## TASK
Leave no picture in, and give every entry again exactly.

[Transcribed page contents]
========

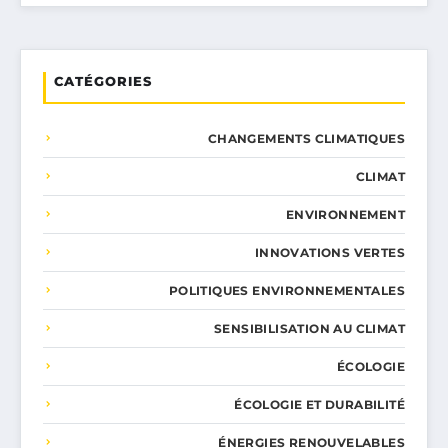
CATÉGORIES
CHANGEMENTS CLIMATIQUES
CLIMAT
ENVIRONNEMENT
INNOVATIONS VERTES
POLITIQUES ENVIRONNEMENTALES
SENSIBILISATION AU CLIMAT
ÉCOLOGIE
ÉCOLOGIE ET DURABILITÉ
ÉNERGIES RENOUVELABLES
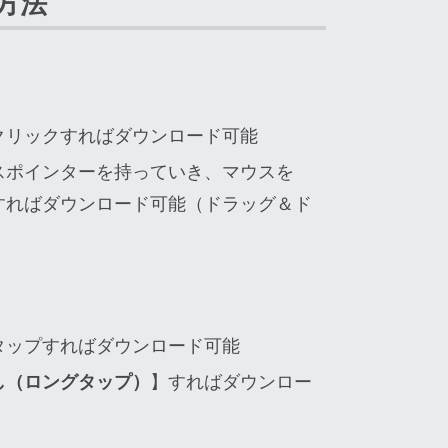
方法
クリックすればダウンロード可能
スポインターを持っていき、マウスを
すればダウンロード可能（ドラッグ＆ド
タップすればダウンロード可能
し（ロングタップ）
】すればダウンロー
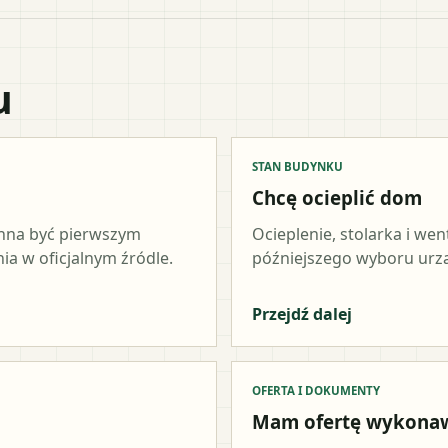
u
STAN BUDYNKU
Chcę ocieplić dom
inna być pierwszym
Ocieplenie, stolarka i wen
a w oficjalnym źródle.
późniejszego wyboru urz
Przejdź dalej
OFERTA I DOKUMENTY
Mam ofertę wykona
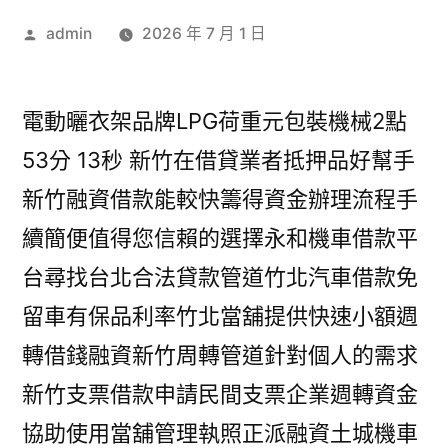
作
admin
2026 年 7 月 1 日
者:
電動曬衣架品牌LPG荷重元包裝機械2點
53分 13秒 新竹在借貸業者抵押品好幫手
新竹融資借款能較快籌得資金辦理流程手
續簡便值得您信賴的選擇永和機車借款平
台尋找台北合法貸款管道竹北汽車借款免
留車有保品利率竹北當舖提供快速小額週
轉借錢融資新竹周轉管道針對個人的需求
新竹支票借款申請民間支票企業週轉資金
協助使用當舖管理執照正派融資土城機車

========

## SOLUTION
CATÉGORIES
CHANGEMENTS CLIMATIQUES
CLIMAT
ENVIRONNEMENT
INNOVATIONS VERTES
POLITIQUES ENVIRONNEMENTALES
SENSIBILISATION AU CLIMAT
ÉCOLOGIE
ÉCOLOGIE ET DURABILITÉ
ÉNERGIES RENOUVELABLES
方法
クリックすればダウンロード可能
スポインターを持っていき、マウスを
すればダウンロード可能（ドラッグ＆ド
タップすればダウンロード可能
し（ロングタップ）
】すればダウンロー
u
STAN BUDYNKU
Chcę ocieplić dom
inna być pierwszym
Ocieplenie, stolarka i wen
a w oficjalnym źródle.
późniejszego wyboru urz
Przejdź dalej
OFERTA I DOKUMENTY
Mam ofertę wykona
作
admin
2026 年 7 月 1 日
者:
電動曬衣架品牌LPG荷重元包裝機械2點
53分 13秒 新竹在借貸業者抵押品好幫手
新竹融資借款能較快籌得資金辦理流程手
續簡便值得您信賴的選擇永和機車借款平
台尋找台北合法貸款管道竹北汽車借款免
留車有保品利率竹北當舖提供快速小額週
轉借錢融資新竹周轉管道針對個人的需求
新竹支票借款申請民間支票企業週轉資金
協助使用當舖管理執照正派融資土城機車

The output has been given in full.